Full as a python in mid-cow, I dropped into the informal living room, the one with the TV. I’m comfortable anywhere with a working television. Two seconds later, I had Kate’s answer.

“ Here’s why,” I said, loud enough to gather them all in. On the TV, pixeling away in front of me, stood Pietr Volkov and two other L Corp types I recognized from the airport. The police chief of Rome and the G8 security head were reading a joint statement, subtitled onscreen.

“Wanna guess whose people took out the bomber?” I asked.

“The people who programmed him to stand on a street corner like a sitting duck,” Max answered.

“You win.”

A man identified as an L Corp VP rambled on about “proprietary multi-point body-language analysis software that screens crowd scenes and identifies anti-social behavior before it actually occurs.”

“You’re saying,” came a reporter’s voice, “that you can predict crimes before they happen?”

“We’re saying we can identify individuals with bad intent,” the VP answered. “The software is still experimental and by no means foolproof. It requires a good deal of support and fine tuning. But-”

“Let me guess…” Max said drily.

“-we have agreed to a trial here, to provide additional security for this conference. Anyone who wants to crash this party will have us to reckon with.”

“…unless they’re already wearin’ an L Corp badge,” Tauber said. “Fan-tastic.”

“Why set up the bomber to fail? To get yourself access,” Max answered, smiling hideously. “It’s actually very clever in a perverted sort of way.”
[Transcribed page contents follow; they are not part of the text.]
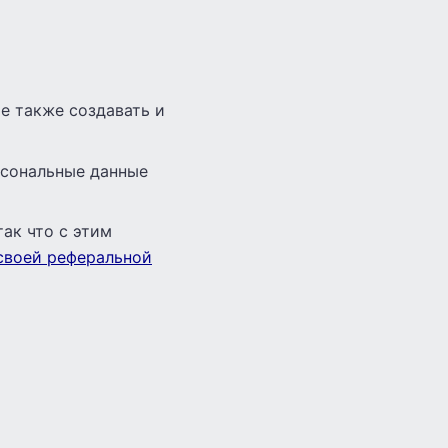
те также создавать и
рсональные данные
ак что с этим
своей реферальной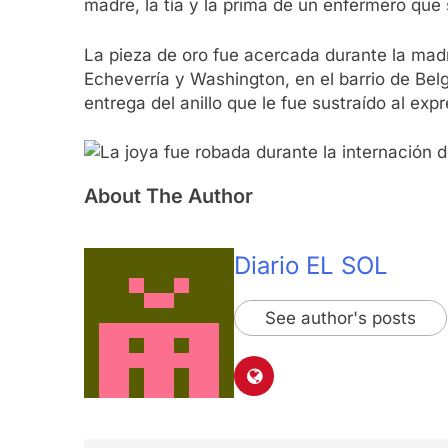
madre, la tía y la prima de un enfermero que 
La pieza de oro fue acercada durante la madru
Echeverría y Washington, en el barrio de Be
entrega del anillo que le fue sustraído al exp
About The Author
Diario EL SOL
See author's posts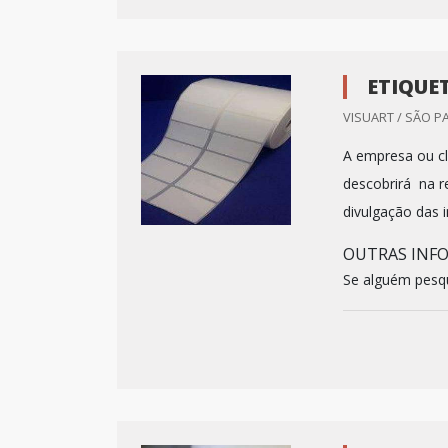
ETIQUE
VISUART / SÃO P
A empresa ou cl
descobrirá na 
divulgação das 
OUTRAS INF
Se alguém pesqui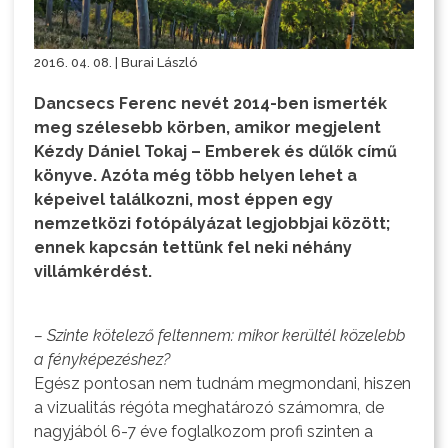
2016. 04. 08. | Burai László
Dancsecs Ferenc nevét 2014-ben ismerték
meg szélesebb körben, amikor megjelent
Kézdy Dániel Tokaj – Emberek és dűlők című
könyve. Azóta még több helyen lehet a
képeivel találkozni, most éppen egy
nemzetközi fotópályázat legjobbjai között;
ennek kapcsán tettünk fel neki néhány
villámkérdést.
– Szinte kötelező feltennem: mikor kerültél közelebb
a fényképezéshez?
Egész pontosan nem tudnám megmondani, hiszen
a vizualitás régóta meghatározó számomra, de
nagyjából 6-7 éve foglalkozom profi szinten a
“They’ll be with her every step,” Tauber said. “No need fer a sniper if ye’re a foot away.”

“Worse yet,” Max added, “they’ve set her up as a martyr. Someone’s tried to kill her. Everyone’s focus now will be her safety-so when she dies, hope will feel even more futile.”
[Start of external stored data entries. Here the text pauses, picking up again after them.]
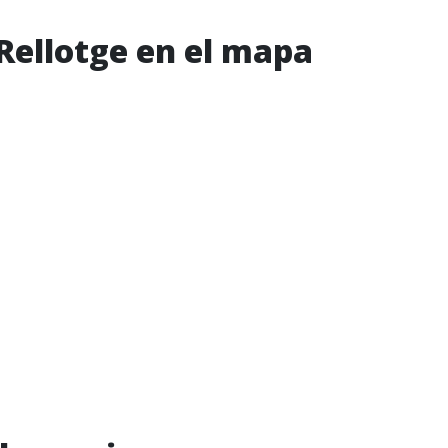
 Rellotge en el mapa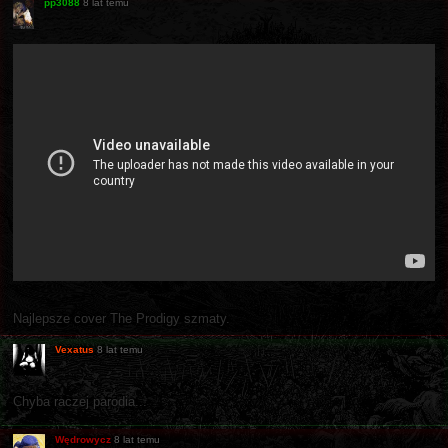
pp3088
8 lat temu
Najlepsze cover The Prodigy szmaty.
Vexatus
8 lat temu
Chyba raczej parodia...
Wędrowycz
8 lat temu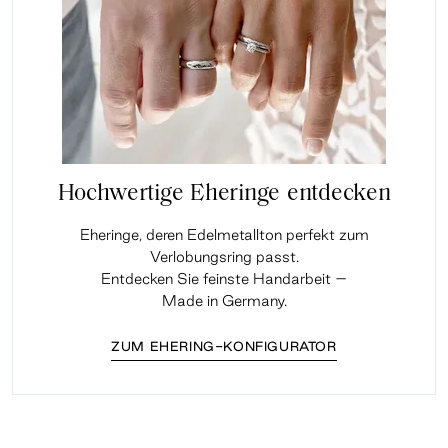
Hochwertige Eheringe entdecken
Eheringe, deren Edelmetallton perfekt zum
Verlobungsring passt.
Entdecken Sie feinste Handarbeit –
Made in Germany.
ZUM EHERING-KONFIGURATOR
“ If,” Kate said. “ If she dies.” Max nodded stiffly.

We ruined the last couple of dishes, overcooking perfectly good food because, all at once, nobody was paying attention. We’d kept away from the half-wrecked cellar, feeling funny about drinking in front of Tauber until he came back upstairs with some really expensive booze.
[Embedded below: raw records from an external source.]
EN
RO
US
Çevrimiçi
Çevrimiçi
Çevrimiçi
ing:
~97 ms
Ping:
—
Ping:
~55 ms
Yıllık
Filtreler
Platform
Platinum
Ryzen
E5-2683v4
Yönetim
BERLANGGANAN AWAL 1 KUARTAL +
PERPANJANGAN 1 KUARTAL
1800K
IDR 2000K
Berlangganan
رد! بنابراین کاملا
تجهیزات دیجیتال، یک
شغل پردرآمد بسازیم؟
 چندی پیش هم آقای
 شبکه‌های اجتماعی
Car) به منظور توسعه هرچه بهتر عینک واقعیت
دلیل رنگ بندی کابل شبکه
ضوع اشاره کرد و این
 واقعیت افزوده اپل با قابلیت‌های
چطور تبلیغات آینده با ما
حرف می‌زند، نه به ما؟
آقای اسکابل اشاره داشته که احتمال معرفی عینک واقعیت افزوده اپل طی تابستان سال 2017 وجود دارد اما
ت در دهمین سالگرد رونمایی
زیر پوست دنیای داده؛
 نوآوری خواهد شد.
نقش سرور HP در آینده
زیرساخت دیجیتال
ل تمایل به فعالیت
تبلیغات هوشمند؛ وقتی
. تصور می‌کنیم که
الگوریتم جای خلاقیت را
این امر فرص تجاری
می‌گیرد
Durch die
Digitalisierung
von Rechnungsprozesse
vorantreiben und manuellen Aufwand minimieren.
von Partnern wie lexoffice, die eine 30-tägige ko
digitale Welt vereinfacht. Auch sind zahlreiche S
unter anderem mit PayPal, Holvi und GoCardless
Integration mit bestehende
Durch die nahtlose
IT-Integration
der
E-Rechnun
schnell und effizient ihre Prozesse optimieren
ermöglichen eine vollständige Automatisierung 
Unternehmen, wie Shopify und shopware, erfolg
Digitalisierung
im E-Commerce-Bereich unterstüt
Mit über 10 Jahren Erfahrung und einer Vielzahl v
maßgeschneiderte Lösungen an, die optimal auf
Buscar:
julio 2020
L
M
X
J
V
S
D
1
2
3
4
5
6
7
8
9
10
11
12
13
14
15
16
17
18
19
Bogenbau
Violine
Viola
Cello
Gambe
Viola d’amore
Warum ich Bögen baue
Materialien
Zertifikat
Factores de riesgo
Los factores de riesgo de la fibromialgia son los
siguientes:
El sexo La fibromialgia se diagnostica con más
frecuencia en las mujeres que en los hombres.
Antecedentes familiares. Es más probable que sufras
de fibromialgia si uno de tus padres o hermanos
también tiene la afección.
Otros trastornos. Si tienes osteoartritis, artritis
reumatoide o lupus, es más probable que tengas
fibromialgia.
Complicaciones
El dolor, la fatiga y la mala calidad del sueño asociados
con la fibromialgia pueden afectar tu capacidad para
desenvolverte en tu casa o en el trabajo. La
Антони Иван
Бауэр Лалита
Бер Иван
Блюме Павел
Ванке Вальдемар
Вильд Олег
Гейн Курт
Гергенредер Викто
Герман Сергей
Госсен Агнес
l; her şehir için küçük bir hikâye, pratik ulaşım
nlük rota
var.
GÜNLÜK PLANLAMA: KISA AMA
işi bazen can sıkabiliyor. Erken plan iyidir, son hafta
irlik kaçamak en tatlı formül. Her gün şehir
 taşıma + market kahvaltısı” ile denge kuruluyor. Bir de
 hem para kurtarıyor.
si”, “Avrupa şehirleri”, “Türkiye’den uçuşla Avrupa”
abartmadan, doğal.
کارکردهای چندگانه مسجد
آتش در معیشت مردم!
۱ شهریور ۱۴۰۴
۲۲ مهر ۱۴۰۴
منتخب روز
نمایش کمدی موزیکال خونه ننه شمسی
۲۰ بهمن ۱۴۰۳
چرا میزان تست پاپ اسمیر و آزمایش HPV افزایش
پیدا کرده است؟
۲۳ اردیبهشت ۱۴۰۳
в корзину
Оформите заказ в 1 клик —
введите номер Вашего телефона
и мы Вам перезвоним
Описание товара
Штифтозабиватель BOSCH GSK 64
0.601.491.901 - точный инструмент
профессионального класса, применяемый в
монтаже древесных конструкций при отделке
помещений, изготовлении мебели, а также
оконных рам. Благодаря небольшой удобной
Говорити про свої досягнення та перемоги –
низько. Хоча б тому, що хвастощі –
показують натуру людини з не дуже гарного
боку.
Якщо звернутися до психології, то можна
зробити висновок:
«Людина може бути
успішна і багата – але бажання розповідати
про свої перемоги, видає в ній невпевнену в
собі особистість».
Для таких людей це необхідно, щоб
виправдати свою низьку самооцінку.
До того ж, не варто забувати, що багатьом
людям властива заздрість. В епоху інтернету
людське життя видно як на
“It ain’t Prohibition,” he said. “I’ll see somebody drinking soon-might as well be y’all.”

We ended up sprawled across forty-year-old overstuffed couches on one of the balconies. Kate and I both dove for the same couch-we’d had a gang of wine and she ended up nuzzling up against me, having her usual effect on my anatomy. Things got real warm there, notwithstanding the breeze. We were all giggly and exhausted and dopey.

“Where did them ghosts come from?” Tauber drawled lazily. “Chariots and peacocks and Hercules with a golden hammer? What the hell was that?”

“Hercules didn’t have a golden hammer. That was Thor.”

“What’s Thor doing in Rome?”

“Not what I meant. I meant-”

“And where’d Jesus get a wand? What was that about?”

“It’s Kate’s power, how she’s developed her skills.” Max nodded to her. “You don’t have to talk about it if you don’t want to.” He seemed to be trying to make amends for the way he’d pushed her in Philadelphia. Which made sense, once you knew what she could do if you pissed her off.

“No, it’s okay,” she said, rousing herself. “We’re a team. You need to know what you can expect of me-which is that I don’t know what to expect of myself.

“My dolls had their own lives, that’s how it started. At first, I just talked to them the way little girls do. But eventually, they talked back, stole each other’s clothes and the horses from my brother’s cavalry set to ride around the house.”

“You have a brother?”

“He died ten years ago. He decided he could levitate off a tenth-story balcony. We don’t last long, the Crowell’s. As I got older, the dolls told me things I couldn’t have known-”

“You did,” Max said flatly. “You knew things you weren’t supposed to know, maybe, so you projected them on the dolls.”